But the SECOND question that one ought to ask is- Cui Bono? ('qui bono' "To whose benefit?") Cui Bono is a Latin term, probably made most famous by the Roman judge, Lucius Cassius, in ancient times, and still used with effect today. The answers to this question can be most enlightening, in all sorts of situations. Sometimes, trying to figure out the intricacies of a complicated bit of legislation, sorting out all the whys and wherefores, can be exhausting. In such a situation, it is often more productive to consider who will benefit, and who will be hurt. This is true outside politics, as well.
When I contemplate the current state of affairs among those who supposedly stand for Liberty and listen to all the various arguments among all the various factions, if I were not a student of history, I'd be tempted to indulge in fits of gibbering rage at the parochial pettiness of some of the arguments ongoing. Yet, putting matters into perspective, history shows that this is not unusual. The Greek city-states, after revolting from Persian rule, spent the next few years squabbling and quarreling amongst one another.
It was not until the advancing Persian army came closer and closer to Greece that the bitter factionalism died down, and the various Greek city-states joined together. After the heroic defense of Thermopylae, where a few thousand Greeks, led by Leonidas and the Three Hundred, slowed the Persian advance, the Greeks rallied to defeat Persia, first at Salamis and then at Plateia.

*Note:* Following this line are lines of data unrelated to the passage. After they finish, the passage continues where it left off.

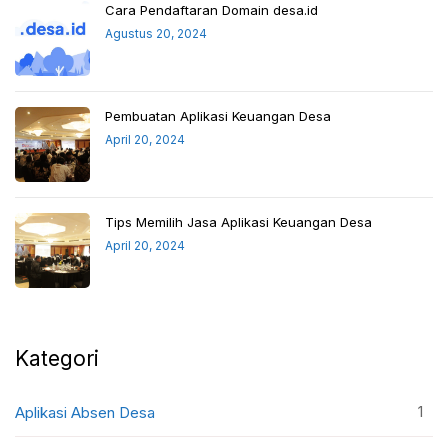
Cara Pendaftaran Domain desa.id
Agustus 20, 2024
Pembuatan Aplikasi Keuangan Desa
April 20, 2024
Tips Memilih Jasa Aplikasi Keuangan Desa
April 20, 2024
Kategori
1
Aplikasi Absen Desa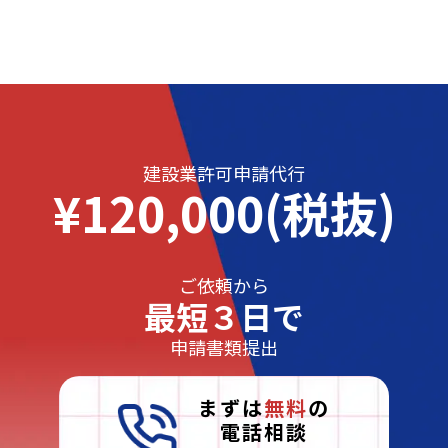
建設業許可申請代行
¥120,000(税抜)
ご依頼から
最短３日で
申請書類提出
まずは
無料
の
電話相談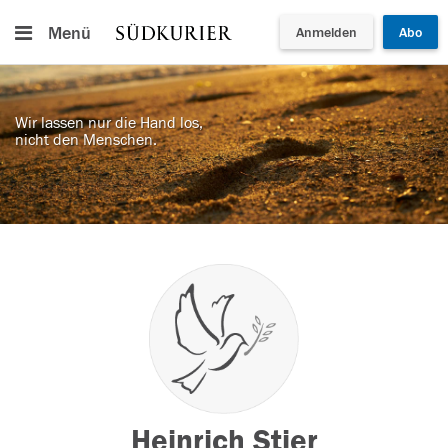
Menü
Anmelden
Abo
Wir lassen nur die Hand los,
nicht den Menschen.
Heinrich Stier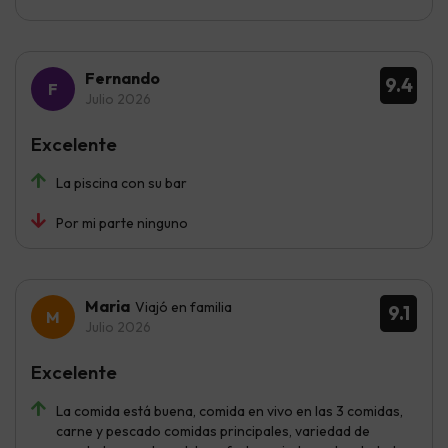
Fernando
9.4
Julio 2026
Excelente
La piscina con su bar
Por mi parte ninguno
Maria
Viajó en familia
9.1
Julio 2026
Excelente
La comida está buena, comida en vivo en las 3 comidas,
carne y pescado comidas principales, variedad de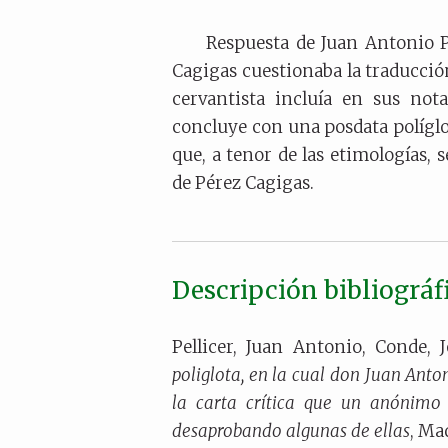
Respuesta de Juan Antonio Pe
Cagigas cuestionaba la traducci
cervantista incluía en sus not
concluye con una posdata políglo
que, a tenor de las etimologías, 
de Pérez Cagigas.
Descripción bibliográf
Pellicer, Juan Antonio, Conde,
poliglota, en la cual don Juan Anto
la carta crítica que un anónimo 
desaprobando algunas de ellas
, Ma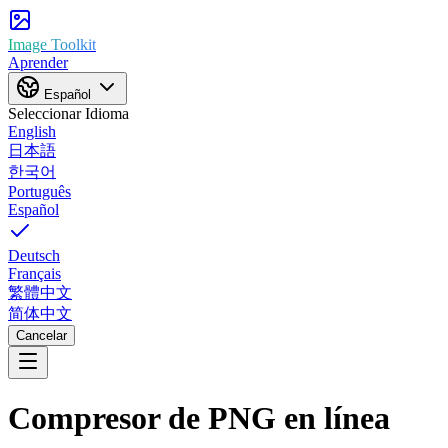
Image Toolkit
Aprender
Español
Seleccionar Idioma
English
日本語
한국어
Português
Español
Deutsch
Français
繁體中文
简体中文
Cancelar
Compresor de PNG en línea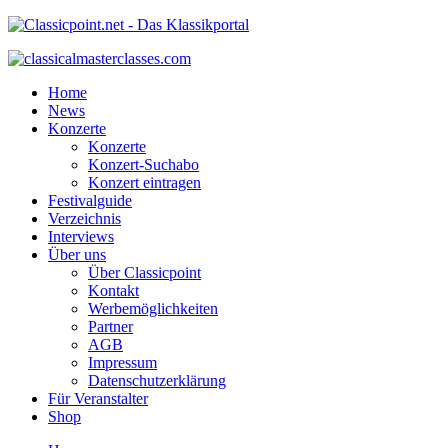
Home
News
Konzerte
Konzerte
Konzert-Suchabo
Konzert eintragen
Festivalguide
Verzeichnis
Interviews
Über uns
Über Classicpoint
Kontakt
Werbemöglichkeiten
Partner
AGB
Impressum
Datenschutzerklärung
Für Veranstalter
Shop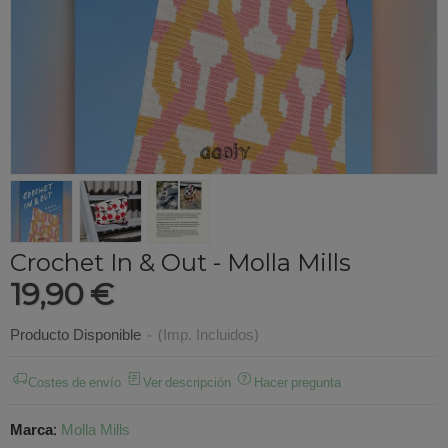
Crochet In & Out - Molla Mills
19,90 €
Producto Disponible
-
(Imp. Incluidos)
Costes de envío
Ver descripción
Hacer pregunta
Marca
:
Molla Mills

The thirteen American Colonies similarly were stricken by factionalism and parochialism; it took over a year after the Revolutionary War started on April 19th, 1775 for the Continental Congress to declare independence, over 3 months after the British fleet evacuated Boston. Nor are these the only two such examples; from Ancient Rome to medieval times right up to today, history is replete with people busy picking a fight rather than picking the fruits of peace, even if the only quarrel they can find is with their comrades right beside them. Ah, well.
Not only that, but history also shows us that there are often those who have taken a tyrant's silver to deliberately sow discord, to encourage division, to promote indecision, to poison the morale of the resolute and intimidate the undecided. It is worthwhile, then, to ask, in the immortal words of Lucius Cassius, cui bono? Who benefits from the present state of factionalism and bickering? On whose behalf are the sowers of discord acting? On whose behalf are you acting?
Would you rather be right, or free?
*I* do not pretend to know the answer to this question, O gentle reader. But I do know that it is worth your time to ask, and to answer, that last question. Contemplate your answers, consider the Perfection of Imperfection, and then ask yourself one more question- "What is my goal, what do I seek?" Most men seek to defend their families. Patriots know that defense of the rights of Man is essential to the long-term well being of their family and their friends, and thus they defend what is right. What do you defend?
Do you truly seek individual freedom, where every person may do as they choose, live as they please, as long as they do not interfere with the right of others to do the same? I am struck by the irony of those who say that they seek to oppose tyranny, to defend freedom, yet in the next breath they aspire to stamp their preconceptions upon every brow. Is that Liberty?
Look at your actions, and weigh the answer.
Then do some PT and polish those skills!